Rihanna has won a legal row about a t-shirt with Topshop after a High Court judge ruled that her fans might have been deceived into thinking that she had endorsed it.
The High Street store had no "licence" from Rihanna to sell the shirt. And the singer had taken legal action claiming that selling it without her permission infringed her rights.
Topshop disputed her claim saying nothing on labelling suggested that the t-shirt had been authorised by Rihanna.
And bosses said the public had no expectation that clothes were authorised by people shown in an image.
But Mr Justice Birss today ruled in Rihanna's favour - after analysing evidence at a trial in London earlier this month. The judge said Topshop's sale of the t-shirt without her permission was "passing off".

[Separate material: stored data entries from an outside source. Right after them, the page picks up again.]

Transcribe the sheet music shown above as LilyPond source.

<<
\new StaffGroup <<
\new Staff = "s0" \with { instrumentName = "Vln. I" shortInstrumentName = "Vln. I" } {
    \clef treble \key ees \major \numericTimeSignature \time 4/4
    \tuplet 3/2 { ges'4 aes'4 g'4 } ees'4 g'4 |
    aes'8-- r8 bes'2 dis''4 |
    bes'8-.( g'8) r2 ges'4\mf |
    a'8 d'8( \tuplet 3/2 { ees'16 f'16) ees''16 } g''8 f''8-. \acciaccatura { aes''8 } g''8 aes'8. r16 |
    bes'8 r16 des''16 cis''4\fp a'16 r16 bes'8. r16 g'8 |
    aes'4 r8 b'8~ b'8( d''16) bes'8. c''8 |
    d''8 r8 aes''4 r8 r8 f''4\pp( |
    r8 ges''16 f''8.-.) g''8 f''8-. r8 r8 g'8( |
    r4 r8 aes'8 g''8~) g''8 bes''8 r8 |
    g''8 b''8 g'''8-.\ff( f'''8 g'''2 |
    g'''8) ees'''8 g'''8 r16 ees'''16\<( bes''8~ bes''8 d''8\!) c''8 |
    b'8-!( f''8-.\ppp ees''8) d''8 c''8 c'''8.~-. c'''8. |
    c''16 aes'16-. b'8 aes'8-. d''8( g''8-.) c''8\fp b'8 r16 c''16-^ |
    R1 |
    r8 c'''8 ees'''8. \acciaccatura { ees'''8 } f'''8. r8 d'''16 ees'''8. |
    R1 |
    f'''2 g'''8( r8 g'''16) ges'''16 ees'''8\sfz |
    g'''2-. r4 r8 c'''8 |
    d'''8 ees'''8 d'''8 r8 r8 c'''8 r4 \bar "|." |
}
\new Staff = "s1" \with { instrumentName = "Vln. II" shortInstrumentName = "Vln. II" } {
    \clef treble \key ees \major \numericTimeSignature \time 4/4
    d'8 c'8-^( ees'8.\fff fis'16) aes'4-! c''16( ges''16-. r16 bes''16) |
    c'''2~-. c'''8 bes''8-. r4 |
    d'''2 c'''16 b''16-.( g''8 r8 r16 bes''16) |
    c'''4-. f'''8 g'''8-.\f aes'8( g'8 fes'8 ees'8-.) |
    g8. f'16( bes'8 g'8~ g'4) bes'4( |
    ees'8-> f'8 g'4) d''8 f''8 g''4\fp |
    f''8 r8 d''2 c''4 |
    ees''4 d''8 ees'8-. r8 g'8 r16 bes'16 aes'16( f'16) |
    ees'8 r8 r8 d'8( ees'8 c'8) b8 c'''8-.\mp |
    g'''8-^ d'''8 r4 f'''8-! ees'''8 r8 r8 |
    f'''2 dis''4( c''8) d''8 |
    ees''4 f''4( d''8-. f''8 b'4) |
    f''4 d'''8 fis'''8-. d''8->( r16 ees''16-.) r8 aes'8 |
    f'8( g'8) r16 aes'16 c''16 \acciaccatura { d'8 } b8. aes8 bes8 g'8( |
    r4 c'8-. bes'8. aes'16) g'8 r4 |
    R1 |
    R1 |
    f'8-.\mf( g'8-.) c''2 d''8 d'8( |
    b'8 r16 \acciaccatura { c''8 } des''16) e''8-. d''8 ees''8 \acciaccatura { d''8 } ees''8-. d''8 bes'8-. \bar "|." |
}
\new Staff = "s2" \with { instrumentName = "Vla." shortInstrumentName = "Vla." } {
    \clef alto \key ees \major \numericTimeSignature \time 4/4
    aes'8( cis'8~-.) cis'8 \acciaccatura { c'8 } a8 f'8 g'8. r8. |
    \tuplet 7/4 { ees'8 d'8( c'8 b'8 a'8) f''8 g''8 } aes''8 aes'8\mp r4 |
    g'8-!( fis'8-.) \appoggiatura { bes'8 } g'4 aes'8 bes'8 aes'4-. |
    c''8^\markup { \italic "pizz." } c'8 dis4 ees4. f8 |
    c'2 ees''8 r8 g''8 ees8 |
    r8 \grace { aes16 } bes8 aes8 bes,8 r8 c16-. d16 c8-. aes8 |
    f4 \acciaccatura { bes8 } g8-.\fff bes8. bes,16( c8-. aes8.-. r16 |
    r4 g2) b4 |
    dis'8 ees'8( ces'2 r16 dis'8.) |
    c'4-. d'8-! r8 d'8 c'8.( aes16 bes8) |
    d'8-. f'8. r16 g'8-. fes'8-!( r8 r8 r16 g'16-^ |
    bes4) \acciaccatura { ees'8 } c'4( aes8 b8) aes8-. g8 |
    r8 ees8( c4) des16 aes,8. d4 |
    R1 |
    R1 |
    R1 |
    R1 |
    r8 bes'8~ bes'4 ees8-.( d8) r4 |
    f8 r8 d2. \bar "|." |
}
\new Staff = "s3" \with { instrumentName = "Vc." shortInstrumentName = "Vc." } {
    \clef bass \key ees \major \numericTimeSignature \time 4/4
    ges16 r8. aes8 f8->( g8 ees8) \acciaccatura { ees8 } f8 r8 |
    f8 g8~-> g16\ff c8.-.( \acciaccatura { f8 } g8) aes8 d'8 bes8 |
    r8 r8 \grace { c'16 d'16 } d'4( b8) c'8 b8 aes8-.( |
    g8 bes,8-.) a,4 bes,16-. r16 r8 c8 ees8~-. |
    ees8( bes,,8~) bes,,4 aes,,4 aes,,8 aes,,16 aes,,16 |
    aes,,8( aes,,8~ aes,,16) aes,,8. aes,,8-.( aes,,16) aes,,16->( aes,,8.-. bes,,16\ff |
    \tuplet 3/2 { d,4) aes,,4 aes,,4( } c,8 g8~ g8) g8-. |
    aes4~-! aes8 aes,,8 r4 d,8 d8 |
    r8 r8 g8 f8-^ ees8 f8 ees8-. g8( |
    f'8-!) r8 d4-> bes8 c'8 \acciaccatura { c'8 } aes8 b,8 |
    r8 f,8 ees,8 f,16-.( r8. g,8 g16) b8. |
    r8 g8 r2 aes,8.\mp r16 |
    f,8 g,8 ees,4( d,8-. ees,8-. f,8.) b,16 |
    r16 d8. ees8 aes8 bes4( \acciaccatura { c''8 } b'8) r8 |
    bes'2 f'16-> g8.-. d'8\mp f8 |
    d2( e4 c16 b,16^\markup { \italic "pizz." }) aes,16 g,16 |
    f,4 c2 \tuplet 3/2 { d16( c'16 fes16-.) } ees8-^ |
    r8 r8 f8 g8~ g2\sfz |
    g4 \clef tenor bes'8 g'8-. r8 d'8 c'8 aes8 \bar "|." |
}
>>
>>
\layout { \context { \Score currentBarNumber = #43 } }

"I accept that a good number of purchasers will buy the t-shirt without giving the question of authorisation any thought at all, in my judgment a substantial portion of those considering the product will be induced to think it is a garment authorised by the artist. The persons who do this will be the Rihanna fans," said Mr Justice Birss.
"For those persons the idea that it is authorised will be part of what motivates them to buy the product. I am quite satisfied that many fans of Rihanna regard her endorsement as important. She is their style icon. Many will buy a product because they think she has approved of it. Others will wish to buy it because of the value of the perceived authorisation itself. In both cases they will have been deceived."
He said a "substantial number" of buyers were likely to have been deceived into buying the Rihanna T-shirt because of a "false belief" that it had been authorised by the singer.
The judge said that was damaging to her "goodwill" and represented a loss of control over her reputation in the "fashion sphere".
He said it was for the singer not Topshop to choose what garments the public thought were endorsed by her.
And he added: "I find that Topshop's sale of this Rihanna t-shirt without her approval was an act of passing off."
The judge made no assessment of damages in today's written ruling - he only weighed arguments about whether the use of the image had been justified. Topshop said later that damages had yet to be assessed.
A Topshop spokeswoman said bosses were "surprised", "disappointed" and "perplexed" by the ruling - and considering an appeal.